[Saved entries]

************

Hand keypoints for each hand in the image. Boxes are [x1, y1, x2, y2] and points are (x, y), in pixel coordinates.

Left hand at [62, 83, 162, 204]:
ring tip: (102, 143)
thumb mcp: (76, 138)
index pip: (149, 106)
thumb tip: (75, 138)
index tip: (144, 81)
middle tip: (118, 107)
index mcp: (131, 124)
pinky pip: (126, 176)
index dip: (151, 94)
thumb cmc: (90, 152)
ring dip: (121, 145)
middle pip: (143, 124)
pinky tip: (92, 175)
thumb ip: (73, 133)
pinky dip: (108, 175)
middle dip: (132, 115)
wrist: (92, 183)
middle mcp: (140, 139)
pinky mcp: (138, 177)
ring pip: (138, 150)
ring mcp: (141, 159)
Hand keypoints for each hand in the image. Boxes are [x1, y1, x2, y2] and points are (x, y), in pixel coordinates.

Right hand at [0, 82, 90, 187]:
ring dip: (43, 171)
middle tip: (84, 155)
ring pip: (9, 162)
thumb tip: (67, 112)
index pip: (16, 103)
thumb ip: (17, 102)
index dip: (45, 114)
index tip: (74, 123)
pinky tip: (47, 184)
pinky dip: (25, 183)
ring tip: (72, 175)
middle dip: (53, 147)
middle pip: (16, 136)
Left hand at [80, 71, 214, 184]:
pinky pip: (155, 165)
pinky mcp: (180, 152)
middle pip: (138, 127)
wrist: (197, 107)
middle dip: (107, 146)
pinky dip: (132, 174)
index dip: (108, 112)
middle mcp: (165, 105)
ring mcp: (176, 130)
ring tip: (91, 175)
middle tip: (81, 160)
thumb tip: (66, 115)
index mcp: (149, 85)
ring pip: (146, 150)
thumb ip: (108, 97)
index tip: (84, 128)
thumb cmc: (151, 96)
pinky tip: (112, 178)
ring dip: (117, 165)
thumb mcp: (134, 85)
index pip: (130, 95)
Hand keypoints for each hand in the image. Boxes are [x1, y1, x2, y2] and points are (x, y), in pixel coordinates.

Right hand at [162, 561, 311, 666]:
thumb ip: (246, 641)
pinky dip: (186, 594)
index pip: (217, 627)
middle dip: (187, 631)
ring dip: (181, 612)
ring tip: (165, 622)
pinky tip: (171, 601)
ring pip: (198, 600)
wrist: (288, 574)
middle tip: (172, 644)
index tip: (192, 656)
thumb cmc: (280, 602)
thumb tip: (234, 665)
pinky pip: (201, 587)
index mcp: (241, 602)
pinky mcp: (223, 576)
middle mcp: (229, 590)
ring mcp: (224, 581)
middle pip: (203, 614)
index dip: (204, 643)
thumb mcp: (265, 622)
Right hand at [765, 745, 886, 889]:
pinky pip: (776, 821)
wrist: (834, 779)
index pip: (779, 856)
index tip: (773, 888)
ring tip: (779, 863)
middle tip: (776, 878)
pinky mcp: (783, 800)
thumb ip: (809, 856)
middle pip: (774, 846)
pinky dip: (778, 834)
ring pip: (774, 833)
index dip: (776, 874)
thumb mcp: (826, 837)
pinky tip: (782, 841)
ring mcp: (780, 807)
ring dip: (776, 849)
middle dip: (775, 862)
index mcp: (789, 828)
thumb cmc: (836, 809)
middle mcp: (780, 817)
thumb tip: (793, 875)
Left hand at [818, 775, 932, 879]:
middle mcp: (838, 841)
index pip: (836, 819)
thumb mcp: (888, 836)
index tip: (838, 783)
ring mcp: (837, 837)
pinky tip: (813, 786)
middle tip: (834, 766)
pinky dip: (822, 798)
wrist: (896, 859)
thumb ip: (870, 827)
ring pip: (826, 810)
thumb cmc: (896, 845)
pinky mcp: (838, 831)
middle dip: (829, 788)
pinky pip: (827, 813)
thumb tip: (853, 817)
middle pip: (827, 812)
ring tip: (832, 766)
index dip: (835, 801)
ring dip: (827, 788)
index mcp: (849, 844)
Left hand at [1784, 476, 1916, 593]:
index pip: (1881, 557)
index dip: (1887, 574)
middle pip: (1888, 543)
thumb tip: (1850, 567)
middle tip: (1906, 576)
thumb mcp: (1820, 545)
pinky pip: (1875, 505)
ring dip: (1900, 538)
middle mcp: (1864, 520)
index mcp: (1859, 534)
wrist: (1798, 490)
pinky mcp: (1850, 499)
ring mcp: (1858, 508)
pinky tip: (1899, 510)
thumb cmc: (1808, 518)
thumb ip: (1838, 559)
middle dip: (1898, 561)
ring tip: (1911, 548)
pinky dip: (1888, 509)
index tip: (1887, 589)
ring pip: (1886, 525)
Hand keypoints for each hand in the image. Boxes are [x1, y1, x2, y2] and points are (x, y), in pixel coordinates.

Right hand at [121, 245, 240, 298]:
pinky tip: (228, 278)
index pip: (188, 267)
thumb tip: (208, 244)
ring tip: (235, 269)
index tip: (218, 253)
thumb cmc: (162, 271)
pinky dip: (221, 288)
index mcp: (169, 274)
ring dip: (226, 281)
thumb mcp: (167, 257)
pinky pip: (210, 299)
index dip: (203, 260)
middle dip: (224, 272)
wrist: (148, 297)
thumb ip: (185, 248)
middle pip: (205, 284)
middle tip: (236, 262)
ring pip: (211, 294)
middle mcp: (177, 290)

************

- _How to complete this task_: I need each line of the entries that holds the string "Right" located and copied.

- _Answer for this exercise_:
Right hand at [0, 82, 90, 187]:
Right hand at [162, 561, 311, 666]:
Right hand at [765, 745, 886, 889]:
Right hand at [121, 245, 240, 298]:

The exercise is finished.